China’s factory activity fizzled last month, official data showed yesterday, in the latest sign that the world’s second-largest economy is losing steam in the midst of a trade spat with the US.
The purchasing managers’ index, a key gauge of factory conditions, was 50.0 for the month, down from 50.2 in October and below forecast, the Chinese National Bureau of Statistics (NBS) said.
Marking the lowest point in more than two years, it is at the level separating expansion from contraction.
New orders declined for a sixth straight month as “production remained steady, while demand expansion slowed down,” NBS analyst Zhao Qinghe (趙清河) said in a statement.
“In terms of economic effects, Chinese export growth will likely weaken in coming months on payback from recent ‘front-loading,’ and — unless a deal is reached — over time by some US substitution to non-Chinese suppliers,” Goldman Sachs Group Inc wrote in a note.
In the short term, US tariffs and the trade dispute would increase uncertainty for Chinese investment and durables consumption, Goldman said.
The data came as Chinese President Xi Jinping (習近平) and US President Donald Trump were due to meet at the G20 summit, which opened in Buenos Aires yesterday and ends today.
Trump is expected to press Xi for wholesale reform of China’s economy in favor of access for US companies, after threatening more tariffs on Chinese imports in January.

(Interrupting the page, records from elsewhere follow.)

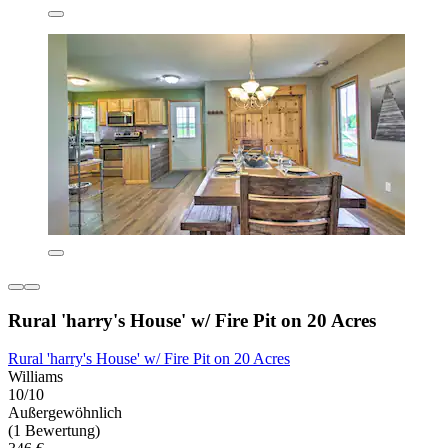
Rural 'harry's House' w/ Fire Pit on 20 Acres
Rural 'harry's House' w/ Fire Pit on 20 Acres
Williams
10/10
Außergewöhnlich
(1 Bewertung)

Although Trump said he is “very close” to a ceasefire in the trade dispute, this would hardly add much momentum to China’s domestic growth, Capital Economics Ltd senior economist Julian Evans-Pritchard said in a research note.

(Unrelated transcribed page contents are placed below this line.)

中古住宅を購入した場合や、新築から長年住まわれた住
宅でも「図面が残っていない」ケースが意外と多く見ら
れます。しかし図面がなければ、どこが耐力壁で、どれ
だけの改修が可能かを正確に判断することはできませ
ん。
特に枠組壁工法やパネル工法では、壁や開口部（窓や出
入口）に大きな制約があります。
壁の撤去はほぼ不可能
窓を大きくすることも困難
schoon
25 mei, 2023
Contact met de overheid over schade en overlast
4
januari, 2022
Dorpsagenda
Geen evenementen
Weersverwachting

“With credit growth still on a downward trajectory and regulators yet to unleash off-budget fiscal support, growth is likely to slow further in the coming months,” he said.

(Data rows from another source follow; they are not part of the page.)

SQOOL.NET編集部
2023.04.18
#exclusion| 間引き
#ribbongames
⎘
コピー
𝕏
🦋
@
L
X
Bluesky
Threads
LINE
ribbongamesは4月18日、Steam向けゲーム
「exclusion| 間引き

China’s economy grew by 6.5 percent in the third quarter, its slowest pace in nine years.
Meanwhile, White House National Trade Council Director Peter Navarro, who has advocated a tough stance against China, is to attend the meeting between Trump and Xi at the G20 summit, an administration official said.
Navarro has sparred with members of Trump’s economic team over how hard to approach China over the trade dispute that has raised tensions between the two world powers.